Todo esto ha sido abordado durante el 'VI Curso GETECCU-SEGHNP sobre Enfermedad Inflamatoria Intestinal Pediátrica', que el Grupo Español de Trabajo en Enfermedad de Crohn y Colitis Ulcerosa (GETECCU) y la Sociedad Española de Gastroenterología, Hepatología y Nutrición Pediátrica (SEGHNP), con la colaboración de Otsuka Pharmaceutical.

"Creemos que podemos mejorar mucho en este tema.

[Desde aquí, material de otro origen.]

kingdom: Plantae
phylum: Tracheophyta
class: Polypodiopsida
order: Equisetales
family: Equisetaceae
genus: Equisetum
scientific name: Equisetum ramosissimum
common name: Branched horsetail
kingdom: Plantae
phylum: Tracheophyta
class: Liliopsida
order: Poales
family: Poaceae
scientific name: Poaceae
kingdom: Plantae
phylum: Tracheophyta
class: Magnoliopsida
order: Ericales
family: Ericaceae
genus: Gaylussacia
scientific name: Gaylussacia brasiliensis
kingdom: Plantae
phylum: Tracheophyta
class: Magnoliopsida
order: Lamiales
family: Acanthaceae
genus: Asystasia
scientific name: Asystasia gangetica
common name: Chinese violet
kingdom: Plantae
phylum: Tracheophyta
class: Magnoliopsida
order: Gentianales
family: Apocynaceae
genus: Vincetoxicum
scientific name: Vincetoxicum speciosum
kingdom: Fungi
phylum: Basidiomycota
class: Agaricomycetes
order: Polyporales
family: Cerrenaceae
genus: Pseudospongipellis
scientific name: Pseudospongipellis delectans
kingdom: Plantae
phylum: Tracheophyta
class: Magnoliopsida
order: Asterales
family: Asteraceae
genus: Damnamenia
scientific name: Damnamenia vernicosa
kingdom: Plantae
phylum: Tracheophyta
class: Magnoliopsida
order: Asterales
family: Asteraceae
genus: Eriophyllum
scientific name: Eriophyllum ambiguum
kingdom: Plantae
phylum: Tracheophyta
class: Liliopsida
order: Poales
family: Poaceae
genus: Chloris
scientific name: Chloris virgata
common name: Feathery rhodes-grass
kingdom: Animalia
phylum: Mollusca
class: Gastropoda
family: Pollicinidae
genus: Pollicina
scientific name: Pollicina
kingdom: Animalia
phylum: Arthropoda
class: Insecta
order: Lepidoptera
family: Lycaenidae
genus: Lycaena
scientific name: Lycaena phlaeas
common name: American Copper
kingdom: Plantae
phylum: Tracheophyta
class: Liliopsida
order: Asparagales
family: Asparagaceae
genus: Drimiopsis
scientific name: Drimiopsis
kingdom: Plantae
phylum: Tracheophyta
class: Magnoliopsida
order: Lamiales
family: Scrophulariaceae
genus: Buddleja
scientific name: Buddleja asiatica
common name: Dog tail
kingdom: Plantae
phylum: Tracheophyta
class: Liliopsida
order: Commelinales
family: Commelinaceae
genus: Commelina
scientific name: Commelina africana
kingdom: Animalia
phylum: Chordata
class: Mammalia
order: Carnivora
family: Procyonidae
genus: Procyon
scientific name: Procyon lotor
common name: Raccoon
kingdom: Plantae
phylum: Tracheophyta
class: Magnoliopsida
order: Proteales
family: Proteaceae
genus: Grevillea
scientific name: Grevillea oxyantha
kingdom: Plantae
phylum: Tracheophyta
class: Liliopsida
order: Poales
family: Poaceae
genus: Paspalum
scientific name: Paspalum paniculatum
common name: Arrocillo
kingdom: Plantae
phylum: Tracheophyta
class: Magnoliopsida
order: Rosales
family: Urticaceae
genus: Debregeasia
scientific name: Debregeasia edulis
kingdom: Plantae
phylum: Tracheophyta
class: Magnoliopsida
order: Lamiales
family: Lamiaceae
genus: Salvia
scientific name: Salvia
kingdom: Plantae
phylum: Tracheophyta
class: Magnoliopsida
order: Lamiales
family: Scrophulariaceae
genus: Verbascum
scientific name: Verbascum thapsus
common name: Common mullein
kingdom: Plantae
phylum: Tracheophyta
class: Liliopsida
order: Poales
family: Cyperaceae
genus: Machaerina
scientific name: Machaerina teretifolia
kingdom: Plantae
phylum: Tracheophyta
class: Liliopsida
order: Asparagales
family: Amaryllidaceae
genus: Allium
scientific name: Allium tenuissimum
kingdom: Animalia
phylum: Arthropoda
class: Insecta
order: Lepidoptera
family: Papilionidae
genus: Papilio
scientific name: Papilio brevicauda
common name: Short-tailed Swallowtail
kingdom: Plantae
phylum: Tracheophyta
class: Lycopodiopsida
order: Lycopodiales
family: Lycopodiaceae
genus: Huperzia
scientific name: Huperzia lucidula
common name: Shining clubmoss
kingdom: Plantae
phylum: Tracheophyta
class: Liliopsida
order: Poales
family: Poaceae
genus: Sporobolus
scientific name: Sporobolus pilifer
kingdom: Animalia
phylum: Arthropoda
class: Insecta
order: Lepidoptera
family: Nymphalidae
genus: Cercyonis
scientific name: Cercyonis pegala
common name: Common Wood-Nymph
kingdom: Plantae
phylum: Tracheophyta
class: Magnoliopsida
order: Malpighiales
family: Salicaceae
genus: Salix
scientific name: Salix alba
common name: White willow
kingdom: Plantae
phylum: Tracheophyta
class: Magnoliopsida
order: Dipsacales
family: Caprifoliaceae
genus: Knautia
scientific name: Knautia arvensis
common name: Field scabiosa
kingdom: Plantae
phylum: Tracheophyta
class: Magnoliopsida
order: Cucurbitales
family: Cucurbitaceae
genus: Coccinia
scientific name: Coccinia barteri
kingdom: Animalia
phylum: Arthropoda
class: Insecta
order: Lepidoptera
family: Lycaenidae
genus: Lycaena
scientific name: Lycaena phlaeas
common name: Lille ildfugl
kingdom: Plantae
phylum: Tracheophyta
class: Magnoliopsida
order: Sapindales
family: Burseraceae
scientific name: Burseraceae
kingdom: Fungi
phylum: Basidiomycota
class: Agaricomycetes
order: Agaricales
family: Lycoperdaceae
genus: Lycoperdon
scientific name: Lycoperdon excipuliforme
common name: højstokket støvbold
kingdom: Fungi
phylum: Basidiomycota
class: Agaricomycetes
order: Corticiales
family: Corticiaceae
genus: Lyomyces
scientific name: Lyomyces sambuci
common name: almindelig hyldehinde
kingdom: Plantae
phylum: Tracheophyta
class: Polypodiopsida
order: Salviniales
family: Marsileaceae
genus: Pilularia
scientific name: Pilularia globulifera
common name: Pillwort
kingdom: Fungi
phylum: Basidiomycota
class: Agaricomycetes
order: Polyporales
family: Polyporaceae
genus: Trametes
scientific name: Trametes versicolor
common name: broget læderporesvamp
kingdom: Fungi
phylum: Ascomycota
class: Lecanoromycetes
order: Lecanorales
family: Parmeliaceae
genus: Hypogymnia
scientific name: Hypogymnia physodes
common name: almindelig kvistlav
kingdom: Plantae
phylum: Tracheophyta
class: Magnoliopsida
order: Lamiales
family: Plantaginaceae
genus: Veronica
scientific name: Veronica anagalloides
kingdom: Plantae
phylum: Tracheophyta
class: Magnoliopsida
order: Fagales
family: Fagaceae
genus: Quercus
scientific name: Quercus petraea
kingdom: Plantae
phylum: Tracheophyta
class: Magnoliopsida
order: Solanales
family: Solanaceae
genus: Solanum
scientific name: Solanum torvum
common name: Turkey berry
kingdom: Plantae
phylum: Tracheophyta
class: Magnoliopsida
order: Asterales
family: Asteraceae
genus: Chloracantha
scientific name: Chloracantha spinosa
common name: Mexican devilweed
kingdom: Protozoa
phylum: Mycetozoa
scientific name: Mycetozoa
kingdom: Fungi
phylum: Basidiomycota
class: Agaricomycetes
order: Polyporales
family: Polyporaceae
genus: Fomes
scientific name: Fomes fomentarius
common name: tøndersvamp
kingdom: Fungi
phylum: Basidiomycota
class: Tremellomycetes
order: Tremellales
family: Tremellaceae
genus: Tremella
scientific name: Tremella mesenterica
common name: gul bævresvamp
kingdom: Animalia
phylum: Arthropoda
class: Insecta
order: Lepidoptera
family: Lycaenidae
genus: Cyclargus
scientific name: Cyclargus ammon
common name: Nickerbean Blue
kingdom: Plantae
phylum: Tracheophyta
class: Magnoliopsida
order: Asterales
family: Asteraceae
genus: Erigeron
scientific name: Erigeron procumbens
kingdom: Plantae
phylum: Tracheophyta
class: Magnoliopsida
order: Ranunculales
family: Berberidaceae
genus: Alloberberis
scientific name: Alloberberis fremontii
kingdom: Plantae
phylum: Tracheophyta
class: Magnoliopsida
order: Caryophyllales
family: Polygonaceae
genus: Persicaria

Los gastroenterólogos pediátricos vemos que cada vez es mayor el peso de esta patología en nuestros servicios por sus condicionantes, necesidades de ingresos, tratamientos, cirugías y repercusión física y personal", ha explicado el coordinador del encuentro y jefe de la sección de Gastroenterología, Hepatología y Nutrición pediátrica del Hospital Sant Joan de Déu (Barcelona), Martín de Carpi.

HAY QUE VER "MÁS ALLÁ" DE LOS SÍNTOMAS Y DATOS ANALÍTICOS

A su juicio, además, los especialistas necesitan ver "más allá" de unos síntomas y unos datos analíticos, ver a la persona "en su conjunto" para tener una escolarización normal, no estar afectado psicológicamente, y poder tener las mismas experiencias que otros menores y adolescentes de su edad.

Todo ello se explica por el hecho de que la enfermedad inflamatoria intestinal suele ser más extensa y grave en los niños y menores de 18 años que en los adultos, entre otros motivos porque afecta a la persona en pleno desarrollo, especialmente a aspectos como el crecimiento y el desarrollo sexual.

Así hasta el 40 por ciento de los pacientes puede sufrir desviación en la velocidad de crecimiento y en el percentil antes del diagnóstico y casi idéntico porcentaje los seguirá sufriendo aún en tratamiento. Y a este parón en el crecimiento suele precederle la pérdida de peso, porque el menor come menos antes las continuas molestias abdominales y diarreas, a lo que se añade que el organismo pierde nutrientes ante la inflamación en el intestino.